Description of the task:
As the answer, give every line of the records that includes the word "data".

Task inputs:
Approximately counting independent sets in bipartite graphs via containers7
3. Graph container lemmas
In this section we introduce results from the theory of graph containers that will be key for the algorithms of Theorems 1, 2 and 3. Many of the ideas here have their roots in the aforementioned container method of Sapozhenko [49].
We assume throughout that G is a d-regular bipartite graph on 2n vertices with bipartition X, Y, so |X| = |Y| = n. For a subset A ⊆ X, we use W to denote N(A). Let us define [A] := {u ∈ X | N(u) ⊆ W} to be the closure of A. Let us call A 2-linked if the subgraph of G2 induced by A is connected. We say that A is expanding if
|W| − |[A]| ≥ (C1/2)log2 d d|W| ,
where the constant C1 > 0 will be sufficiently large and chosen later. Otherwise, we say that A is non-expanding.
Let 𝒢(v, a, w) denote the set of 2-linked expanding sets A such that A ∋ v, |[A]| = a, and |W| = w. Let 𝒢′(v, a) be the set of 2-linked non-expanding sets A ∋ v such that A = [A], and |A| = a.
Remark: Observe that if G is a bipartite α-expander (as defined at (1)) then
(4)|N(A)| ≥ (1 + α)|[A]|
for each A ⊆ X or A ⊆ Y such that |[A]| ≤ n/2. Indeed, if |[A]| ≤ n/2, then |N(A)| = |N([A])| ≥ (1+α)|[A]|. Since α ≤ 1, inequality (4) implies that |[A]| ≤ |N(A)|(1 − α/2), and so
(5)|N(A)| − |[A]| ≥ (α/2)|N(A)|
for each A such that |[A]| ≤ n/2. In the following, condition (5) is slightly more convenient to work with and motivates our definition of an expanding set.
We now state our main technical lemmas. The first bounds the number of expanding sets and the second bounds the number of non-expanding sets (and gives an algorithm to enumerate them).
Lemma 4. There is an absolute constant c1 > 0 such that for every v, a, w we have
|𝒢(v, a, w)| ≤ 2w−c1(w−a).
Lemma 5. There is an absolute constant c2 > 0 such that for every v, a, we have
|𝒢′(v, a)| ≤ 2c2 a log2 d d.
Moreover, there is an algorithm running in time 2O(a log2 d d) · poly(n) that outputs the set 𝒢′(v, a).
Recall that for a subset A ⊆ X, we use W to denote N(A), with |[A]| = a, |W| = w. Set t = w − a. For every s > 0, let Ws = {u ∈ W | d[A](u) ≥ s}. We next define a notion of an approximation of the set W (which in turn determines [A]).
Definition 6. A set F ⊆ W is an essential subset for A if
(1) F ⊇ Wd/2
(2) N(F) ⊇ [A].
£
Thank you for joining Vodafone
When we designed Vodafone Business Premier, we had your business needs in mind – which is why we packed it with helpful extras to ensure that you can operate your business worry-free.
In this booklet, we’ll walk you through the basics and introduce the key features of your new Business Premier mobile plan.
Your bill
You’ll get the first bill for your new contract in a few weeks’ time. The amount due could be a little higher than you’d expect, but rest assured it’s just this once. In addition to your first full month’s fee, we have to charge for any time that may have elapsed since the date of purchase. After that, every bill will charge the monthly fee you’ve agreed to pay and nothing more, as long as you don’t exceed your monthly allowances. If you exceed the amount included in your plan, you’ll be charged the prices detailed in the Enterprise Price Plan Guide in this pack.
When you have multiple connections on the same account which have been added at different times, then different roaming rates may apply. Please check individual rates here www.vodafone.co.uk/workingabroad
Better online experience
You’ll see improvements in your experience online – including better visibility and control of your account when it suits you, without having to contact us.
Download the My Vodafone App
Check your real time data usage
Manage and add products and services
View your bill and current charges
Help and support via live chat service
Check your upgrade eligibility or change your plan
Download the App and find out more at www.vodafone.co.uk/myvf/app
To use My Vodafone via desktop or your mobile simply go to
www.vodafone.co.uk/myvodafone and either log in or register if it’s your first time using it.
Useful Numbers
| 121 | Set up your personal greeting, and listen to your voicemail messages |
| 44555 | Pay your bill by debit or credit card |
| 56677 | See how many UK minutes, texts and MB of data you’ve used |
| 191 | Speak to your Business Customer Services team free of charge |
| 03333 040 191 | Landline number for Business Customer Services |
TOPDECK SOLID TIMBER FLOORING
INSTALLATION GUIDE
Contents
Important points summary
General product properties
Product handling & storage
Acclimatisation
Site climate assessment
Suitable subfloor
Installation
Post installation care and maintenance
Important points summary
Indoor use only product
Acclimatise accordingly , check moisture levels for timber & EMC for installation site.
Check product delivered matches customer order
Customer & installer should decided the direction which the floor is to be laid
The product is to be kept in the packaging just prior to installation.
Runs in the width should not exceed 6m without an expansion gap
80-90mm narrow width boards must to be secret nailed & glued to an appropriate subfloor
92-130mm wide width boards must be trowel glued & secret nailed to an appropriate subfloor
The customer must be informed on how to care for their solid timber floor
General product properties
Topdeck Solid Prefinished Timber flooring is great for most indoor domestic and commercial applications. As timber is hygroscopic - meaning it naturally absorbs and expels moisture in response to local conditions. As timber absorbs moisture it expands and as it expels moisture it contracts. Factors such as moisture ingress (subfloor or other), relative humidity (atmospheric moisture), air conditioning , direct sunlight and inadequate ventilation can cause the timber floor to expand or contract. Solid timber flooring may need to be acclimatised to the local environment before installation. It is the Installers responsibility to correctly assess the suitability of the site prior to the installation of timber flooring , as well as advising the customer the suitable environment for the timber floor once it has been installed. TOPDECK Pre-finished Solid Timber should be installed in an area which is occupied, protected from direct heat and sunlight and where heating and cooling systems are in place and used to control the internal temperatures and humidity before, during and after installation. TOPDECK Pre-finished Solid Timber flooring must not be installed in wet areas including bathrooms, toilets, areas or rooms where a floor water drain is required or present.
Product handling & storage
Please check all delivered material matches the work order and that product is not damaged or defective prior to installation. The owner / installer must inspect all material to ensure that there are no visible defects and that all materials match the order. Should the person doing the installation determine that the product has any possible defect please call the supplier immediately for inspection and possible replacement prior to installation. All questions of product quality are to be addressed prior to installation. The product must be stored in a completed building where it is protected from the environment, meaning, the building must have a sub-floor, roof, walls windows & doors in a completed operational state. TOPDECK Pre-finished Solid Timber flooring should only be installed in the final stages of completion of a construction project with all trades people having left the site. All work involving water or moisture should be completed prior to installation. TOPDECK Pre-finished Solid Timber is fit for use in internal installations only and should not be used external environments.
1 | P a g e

Answer to this problem:
Check your real time data usage
| 56677 | See how many UK minutes, texts and MB of data you’ve used |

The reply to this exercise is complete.